Monday marks the traditional Columbus Day holiday, but some members of the community will instead be celebrating Indigenous Peoples' Day at Syracuse’s Inner Harbor. Organizers say there’s been a growing movement to change the commemoration. Andy Mager with Neighbors of the Onondaga Nation says they’re also trying to educate people about the slaughter and slavery brought about by Columbus and others that followed.
"There's no effort to dishonor Italian Americans, but rather to say Christopher Columbus is not someone we as a community should be celebrating. Certainly there are many people from Onondaga and other indigenous peoples who are deeply pained by this celebration of Columbus Day, who feel it's another message that they don't matter, that the suffering that indigenous peoples have endured doesn't matter."

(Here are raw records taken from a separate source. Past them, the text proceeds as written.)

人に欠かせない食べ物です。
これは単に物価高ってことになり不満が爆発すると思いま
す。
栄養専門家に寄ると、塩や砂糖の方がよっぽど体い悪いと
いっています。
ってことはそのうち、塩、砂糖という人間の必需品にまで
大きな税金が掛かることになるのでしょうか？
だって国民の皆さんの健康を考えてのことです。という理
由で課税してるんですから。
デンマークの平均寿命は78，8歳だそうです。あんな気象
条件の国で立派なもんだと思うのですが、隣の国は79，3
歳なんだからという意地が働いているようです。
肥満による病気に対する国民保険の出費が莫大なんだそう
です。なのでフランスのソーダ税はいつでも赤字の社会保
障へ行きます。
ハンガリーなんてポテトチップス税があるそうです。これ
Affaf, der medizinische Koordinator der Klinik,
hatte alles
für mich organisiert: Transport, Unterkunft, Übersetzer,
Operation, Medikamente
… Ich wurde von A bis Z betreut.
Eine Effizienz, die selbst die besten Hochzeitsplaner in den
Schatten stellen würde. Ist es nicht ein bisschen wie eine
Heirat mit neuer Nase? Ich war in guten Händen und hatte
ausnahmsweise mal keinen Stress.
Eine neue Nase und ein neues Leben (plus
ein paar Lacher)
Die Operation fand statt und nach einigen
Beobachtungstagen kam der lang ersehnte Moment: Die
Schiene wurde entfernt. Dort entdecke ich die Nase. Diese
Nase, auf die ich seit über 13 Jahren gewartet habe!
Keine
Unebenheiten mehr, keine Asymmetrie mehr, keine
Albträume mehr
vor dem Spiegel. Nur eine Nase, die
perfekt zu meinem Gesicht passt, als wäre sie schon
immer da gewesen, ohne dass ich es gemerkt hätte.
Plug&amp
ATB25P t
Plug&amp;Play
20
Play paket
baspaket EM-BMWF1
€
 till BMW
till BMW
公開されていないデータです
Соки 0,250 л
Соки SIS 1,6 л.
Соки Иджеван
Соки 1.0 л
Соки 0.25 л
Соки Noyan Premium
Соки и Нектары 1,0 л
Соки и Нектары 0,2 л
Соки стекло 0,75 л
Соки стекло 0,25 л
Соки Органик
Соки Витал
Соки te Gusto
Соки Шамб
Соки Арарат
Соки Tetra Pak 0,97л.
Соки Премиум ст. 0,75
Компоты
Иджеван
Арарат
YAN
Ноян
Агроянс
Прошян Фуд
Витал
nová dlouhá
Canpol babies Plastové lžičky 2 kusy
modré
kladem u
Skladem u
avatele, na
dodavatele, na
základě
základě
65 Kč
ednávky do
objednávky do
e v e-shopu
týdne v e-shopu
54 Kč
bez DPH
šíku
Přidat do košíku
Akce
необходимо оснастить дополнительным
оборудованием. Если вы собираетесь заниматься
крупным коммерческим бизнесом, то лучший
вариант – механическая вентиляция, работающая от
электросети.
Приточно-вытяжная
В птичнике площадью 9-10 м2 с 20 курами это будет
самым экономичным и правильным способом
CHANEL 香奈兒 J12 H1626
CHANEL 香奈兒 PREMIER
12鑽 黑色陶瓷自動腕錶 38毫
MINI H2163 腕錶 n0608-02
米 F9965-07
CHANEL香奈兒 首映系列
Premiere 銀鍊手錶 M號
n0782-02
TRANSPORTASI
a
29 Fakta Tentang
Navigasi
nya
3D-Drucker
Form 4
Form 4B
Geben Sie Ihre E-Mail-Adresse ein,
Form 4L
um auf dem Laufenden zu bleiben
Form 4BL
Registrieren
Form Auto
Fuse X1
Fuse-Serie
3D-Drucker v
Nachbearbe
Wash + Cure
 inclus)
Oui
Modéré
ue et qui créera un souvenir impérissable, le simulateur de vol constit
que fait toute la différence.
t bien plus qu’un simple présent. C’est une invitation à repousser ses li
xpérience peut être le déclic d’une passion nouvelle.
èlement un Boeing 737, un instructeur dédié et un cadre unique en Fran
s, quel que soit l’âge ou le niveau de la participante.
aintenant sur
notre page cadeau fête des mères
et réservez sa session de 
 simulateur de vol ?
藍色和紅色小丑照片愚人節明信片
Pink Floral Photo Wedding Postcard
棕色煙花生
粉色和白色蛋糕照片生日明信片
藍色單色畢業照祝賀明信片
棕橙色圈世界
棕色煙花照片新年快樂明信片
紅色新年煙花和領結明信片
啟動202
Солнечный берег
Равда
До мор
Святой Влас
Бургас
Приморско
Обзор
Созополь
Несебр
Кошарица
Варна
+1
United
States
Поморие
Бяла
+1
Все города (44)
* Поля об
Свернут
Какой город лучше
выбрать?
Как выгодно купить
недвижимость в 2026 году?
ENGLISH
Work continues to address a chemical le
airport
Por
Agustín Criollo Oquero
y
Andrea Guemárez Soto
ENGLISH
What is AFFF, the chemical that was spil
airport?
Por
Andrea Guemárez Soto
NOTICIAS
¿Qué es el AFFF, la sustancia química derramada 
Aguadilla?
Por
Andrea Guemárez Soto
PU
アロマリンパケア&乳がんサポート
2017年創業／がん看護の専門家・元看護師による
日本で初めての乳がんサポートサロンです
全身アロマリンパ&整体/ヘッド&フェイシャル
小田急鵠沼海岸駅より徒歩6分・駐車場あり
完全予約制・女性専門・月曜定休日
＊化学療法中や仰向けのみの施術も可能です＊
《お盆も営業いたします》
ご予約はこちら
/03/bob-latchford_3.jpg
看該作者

Mager says seven states and hundreds of cities and towns have changed their commemorations to Indigenous Peoples' Day. He acknowledges any change gets more complicated in New York, including Syracuse, with its stronger Italian American communities. Mager says, though, that schools in Syracuse and elsewhere are slowly changing how they teach students about Columbus.
"The idea that I was taught that Columbus 'discovered' America, that there were hardly any people here, and that they were savages. Few people believe that now. Although the concept that Columbus was a discoverer is still relatively strong in our culture. Frankly, it's pretty remarkable that people think that someone could 'discover' a land where millions and millions of people lived."
The Indigenous Peoples' Day celebration takes place at the Amphitheater at the Inner Harbor Monday from 5 to 6 pm, and will feature traditional Haudenosaunee singing and dancing. Syracuse University began marking Indigenous Peoples' Day in 2016, and will have its own celebration from noon to 4:00 p.m. on the Quad.